In the high pressure hose socket described hereinabove, the included angle (identified with reference numeral 67 in FIG. 3) of the cone can vary; however, practical design and manufacturing considerations must be considered since cones rob usefull bonding length from sockets. Ideally the cone should be as short as is practical (i.e., dimension 68 in FIG. 3) in order to keep hose socket depths to a reasonable level. Cones having low included angles will be longer, thus demanding longer hose sockets. Experiments have shown that cones having approximately 60 degrees of included angle perform well and are reasonably short. Sealing force within this high pressure hose socket results from a combination of applied longitudinal force during hose insertion, circumferential tension generated as the hose stretches over the cone and radial compressive force resulting from the hose wall being compressed in the narrowing space between the cone and the internal wall of the socket.
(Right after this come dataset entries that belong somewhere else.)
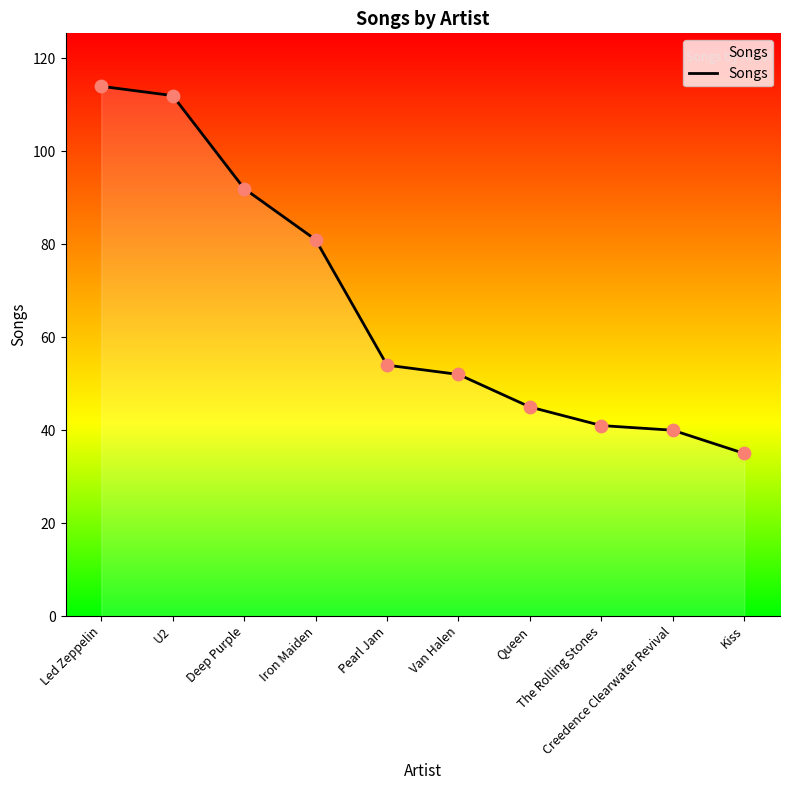

What is the change in value from Deep Purple to Creedence Clearwater Revival?

-52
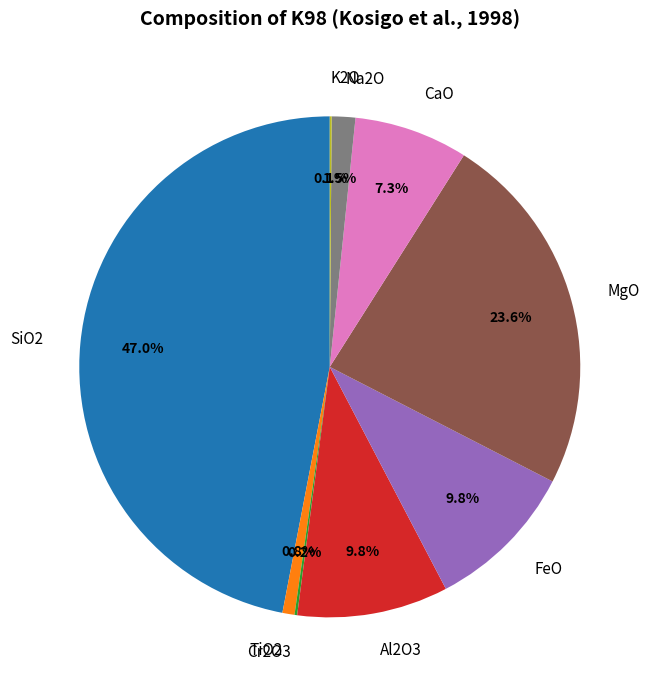

Is it true that CaO is 21% of the pie?

False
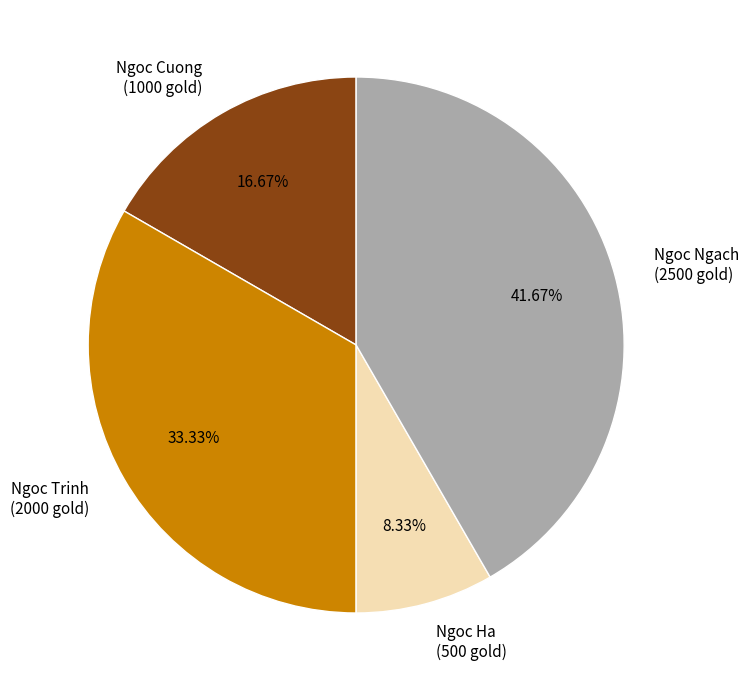

To the nearest percent, what portion does Ngoc Cuong represent?

17%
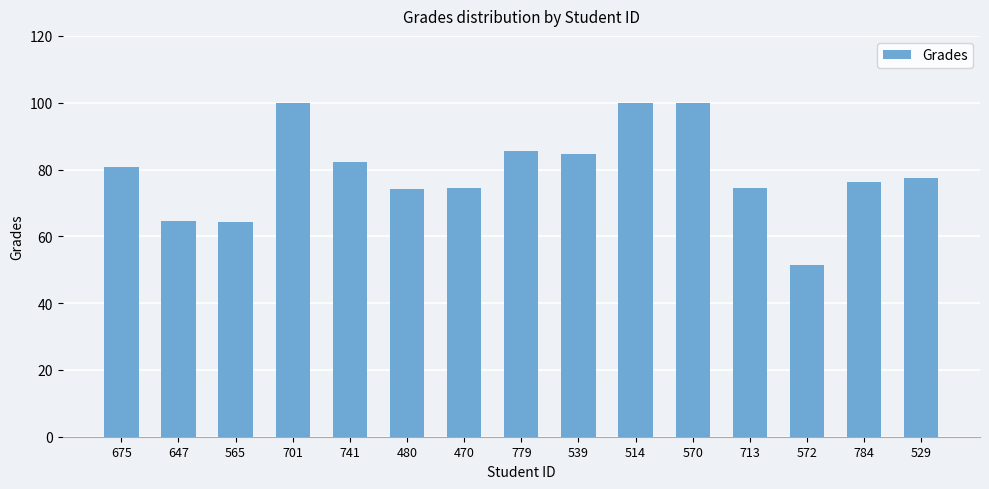

What is the difference between the maximum and minimum values?

48.7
If the included cone angle were 180 degrees (essentially a flat surface like the base wall 44), only longitudinal compression force would be available to seal. In such a case, no circumferential tension or radial compressive force could be relied upon to assist sealing. With a 180 degree cone, the compression force would need to exceed a calculated value equal to the cross-sectional area of the inner jacket multiplied by the fluid pressure. With cone angles smaller than 180 degrees, the hose expands around the cone as both are pressed together and the circumferential tensile strength of the hose contributes to sealing as does the radial compression force which is generated between the converging walls of the cone and the internal wall of the socket. Therefore, lower cone angles facilitate transition away from a seal reliant upon pure longitudinal compression to one derived from a combination of circumferential tension and radial compression. The net effect of these additional sealing force factors is to reduce the longitudinal compression force required to perfect a seal as cone angles are reduced. Because the amount of longitudinal compression force one must apply to achieve a seal decreases with decreased cone angles, it is believed that cones having greater than a 95 degree included angle would prove less efficient in terms of utilizing longitudinal input forces. This limitation is impacted by the hardness (durometer) of the hose material, its frictional properties against the cone material, and its circumferential strength.

Due to the elastic memory of hose materials, an additional consideration regarding large cone angles is that the force applied to achieve compression against the cone for sealing purposes results in shear at the hose to socket bond line (identified with reference numeral 70 in FIG. 6) as the compressed hose 24 attempts to push itself back off a high included angle cone and out of its socket. Reduced cone angles help convert longitudinal installation force into circumferential hose expansion, hose wall compression and friction against the contacting surfaces. With lower cone angles, grip between contact surfaces created by this friction tends to retain the installed hose in place therefore reducing shear force at the bond line.

The specific embodiment described hereinabove provides many advantages some of which have been described hereinabove. While an embodiment of the present invention is shown and described, it is envisioned that those skilled in the art may devise various modifications of the present invention without departing from the spirit and scope of the present invention.